How many lines of the records below contain the string "operationType"? Give only the number.

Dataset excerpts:
··········

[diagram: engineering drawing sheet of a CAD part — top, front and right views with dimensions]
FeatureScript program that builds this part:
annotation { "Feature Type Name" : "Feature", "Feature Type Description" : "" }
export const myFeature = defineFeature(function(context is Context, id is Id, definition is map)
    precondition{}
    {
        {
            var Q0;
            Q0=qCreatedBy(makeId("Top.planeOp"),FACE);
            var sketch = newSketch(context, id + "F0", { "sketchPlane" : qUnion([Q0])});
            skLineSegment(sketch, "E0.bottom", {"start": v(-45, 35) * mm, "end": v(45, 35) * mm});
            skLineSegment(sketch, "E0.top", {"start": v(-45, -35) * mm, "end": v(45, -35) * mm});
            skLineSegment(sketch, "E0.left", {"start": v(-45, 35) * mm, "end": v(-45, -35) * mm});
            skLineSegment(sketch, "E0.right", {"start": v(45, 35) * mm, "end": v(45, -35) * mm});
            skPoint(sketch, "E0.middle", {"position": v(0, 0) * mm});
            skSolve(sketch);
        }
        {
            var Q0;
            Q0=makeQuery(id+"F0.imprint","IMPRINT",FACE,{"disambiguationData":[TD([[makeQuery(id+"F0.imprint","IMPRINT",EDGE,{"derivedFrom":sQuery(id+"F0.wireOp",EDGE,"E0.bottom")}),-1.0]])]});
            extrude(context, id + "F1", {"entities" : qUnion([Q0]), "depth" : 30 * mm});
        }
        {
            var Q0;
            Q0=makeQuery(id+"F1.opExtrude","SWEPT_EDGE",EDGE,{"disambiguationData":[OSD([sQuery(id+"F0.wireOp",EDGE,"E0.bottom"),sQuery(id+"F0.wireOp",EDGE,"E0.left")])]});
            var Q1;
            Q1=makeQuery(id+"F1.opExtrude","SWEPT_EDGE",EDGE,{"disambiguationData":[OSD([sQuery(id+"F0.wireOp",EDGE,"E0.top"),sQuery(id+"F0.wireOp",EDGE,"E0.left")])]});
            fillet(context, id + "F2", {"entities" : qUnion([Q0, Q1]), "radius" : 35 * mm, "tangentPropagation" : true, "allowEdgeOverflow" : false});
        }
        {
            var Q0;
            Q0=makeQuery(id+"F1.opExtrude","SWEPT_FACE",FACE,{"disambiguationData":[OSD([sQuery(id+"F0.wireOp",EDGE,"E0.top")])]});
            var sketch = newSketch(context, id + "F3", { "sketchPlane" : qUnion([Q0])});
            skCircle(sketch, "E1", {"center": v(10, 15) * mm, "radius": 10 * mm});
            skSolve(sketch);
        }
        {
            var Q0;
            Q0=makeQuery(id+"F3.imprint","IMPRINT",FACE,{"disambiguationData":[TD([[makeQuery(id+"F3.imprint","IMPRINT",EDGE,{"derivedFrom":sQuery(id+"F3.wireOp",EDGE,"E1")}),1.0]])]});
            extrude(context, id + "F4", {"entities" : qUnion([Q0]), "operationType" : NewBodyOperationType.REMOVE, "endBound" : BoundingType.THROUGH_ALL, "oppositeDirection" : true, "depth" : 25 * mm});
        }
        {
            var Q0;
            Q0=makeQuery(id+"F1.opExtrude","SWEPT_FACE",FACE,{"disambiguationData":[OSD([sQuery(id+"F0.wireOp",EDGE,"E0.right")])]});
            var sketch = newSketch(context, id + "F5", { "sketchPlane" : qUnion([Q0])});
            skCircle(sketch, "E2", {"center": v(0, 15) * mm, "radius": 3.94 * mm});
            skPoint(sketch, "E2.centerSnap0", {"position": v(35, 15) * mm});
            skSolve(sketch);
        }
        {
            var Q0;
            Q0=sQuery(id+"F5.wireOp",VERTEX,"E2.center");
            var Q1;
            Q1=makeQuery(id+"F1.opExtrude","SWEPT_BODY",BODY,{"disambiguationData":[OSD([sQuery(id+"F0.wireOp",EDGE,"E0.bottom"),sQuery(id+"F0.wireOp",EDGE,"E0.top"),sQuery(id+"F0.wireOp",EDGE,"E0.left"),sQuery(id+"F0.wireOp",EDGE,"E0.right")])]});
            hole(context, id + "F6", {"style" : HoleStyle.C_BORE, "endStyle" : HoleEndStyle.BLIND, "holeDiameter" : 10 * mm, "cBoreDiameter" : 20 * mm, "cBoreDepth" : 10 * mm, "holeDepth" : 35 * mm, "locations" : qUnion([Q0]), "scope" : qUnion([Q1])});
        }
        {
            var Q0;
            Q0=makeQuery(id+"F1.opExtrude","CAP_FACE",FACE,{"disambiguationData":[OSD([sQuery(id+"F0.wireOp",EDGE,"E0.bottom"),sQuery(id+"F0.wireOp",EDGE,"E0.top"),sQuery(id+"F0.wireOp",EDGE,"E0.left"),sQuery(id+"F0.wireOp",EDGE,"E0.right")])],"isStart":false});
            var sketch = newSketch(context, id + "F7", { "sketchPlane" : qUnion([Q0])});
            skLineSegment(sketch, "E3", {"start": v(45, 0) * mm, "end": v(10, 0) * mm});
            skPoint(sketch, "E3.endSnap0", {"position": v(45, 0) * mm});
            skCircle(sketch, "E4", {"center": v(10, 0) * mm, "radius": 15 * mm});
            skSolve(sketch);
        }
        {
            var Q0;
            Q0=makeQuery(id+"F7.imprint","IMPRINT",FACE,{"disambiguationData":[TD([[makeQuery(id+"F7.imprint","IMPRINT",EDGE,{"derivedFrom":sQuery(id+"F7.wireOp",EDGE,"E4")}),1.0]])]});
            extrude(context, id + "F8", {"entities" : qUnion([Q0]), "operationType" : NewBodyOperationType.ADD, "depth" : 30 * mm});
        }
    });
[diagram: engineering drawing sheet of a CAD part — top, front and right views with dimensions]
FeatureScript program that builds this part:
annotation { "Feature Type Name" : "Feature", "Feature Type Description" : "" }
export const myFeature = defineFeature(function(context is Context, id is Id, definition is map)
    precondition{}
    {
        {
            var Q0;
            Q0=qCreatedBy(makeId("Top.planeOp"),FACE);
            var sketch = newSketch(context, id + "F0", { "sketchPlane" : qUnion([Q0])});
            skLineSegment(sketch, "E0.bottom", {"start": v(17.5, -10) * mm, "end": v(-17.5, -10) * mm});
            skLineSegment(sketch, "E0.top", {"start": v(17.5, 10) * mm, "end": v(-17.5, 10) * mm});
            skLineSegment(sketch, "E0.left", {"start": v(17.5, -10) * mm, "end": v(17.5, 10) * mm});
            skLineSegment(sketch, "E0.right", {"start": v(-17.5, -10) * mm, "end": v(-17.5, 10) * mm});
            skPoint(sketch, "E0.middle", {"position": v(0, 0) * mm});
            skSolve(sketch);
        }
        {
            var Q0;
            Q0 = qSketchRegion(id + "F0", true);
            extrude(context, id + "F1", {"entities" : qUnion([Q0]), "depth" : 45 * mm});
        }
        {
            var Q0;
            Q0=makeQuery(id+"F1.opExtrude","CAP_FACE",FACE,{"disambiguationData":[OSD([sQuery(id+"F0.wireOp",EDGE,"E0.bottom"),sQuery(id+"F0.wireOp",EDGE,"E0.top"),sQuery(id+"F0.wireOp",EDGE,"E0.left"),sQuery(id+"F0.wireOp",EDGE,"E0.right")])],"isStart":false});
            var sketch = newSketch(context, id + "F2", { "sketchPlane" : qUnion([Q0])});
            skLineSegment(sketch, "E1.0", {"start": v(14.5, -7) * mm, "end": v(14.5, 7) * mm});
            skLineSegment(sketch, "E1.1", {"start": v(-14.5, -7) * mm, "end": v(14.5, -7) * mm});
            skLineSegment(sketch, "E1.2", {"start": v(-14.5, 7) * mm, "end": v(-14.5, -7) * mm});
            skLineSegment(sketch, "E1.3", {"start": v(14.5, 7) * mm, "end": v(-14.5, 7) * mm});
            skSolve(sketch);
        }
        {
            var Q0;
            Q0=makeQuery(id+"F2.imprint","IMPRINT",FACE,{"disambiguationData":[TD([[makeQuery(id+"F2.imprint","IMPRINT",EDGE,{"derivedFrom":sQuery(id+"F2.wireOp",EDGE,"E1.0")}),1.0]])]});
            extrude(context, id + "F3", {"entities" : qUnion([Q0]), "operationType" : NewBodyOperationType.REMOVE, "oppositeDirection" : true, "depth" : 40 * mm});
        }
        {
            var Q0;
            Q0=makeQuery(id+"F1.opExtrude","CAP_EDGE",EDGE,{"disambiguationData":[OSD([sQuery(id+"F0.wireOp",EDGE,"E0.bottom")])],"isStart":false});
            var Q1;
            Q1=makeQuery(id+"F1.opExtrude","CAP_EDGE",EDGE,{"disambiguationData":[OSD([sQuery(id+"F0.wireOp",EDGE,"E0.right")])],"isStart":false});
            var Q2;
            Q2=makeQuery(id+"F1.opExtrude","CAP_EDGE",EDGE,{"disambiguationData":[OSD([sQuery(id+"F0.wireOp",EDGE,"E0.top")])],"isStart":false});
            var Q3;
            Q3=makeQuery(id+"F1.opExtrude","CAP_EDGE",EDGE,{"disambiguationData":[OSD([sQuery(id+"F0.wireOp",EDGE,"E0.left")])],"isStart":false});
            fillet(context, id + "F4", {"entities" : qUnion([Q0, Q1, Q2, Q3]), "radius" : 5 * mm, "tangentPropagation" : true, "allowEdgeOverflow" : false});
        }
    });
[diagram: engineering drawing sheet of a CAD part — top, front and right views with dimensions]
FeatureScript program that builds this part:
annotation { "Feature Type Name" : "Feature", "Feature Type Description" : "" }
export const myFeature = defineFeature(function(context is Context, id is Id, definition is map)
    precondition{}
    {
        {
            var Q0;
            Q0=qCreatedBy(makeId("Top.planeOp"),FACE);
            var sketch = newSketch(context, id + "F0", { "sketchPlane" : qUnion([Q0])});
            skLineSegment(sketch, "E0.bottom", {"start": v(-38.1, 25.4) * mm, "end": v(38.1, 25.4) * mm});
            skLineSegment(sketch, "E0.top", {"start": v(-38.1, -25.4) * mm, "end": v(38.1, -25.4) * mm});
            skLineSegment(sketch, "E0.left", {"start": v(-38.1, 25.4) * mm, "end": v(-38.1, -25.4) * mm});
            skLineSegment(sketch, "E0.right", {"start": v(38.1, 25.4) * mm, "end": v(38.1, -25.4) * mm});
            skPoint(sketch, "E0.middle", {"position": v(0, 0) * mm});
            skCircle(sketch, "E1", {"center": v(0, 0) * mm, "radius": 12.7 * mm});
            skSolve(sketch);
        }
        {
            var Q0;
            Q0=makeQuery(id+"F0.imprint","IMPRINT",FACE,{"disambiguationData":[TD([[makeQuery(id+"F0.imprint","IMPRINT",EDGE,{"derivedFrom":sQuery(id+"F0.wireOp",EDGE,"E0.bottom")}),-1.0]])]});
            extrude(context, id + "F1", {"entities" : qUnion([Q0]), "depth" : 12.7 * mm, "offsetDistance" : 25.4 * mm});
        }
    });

··········

Correct response - 3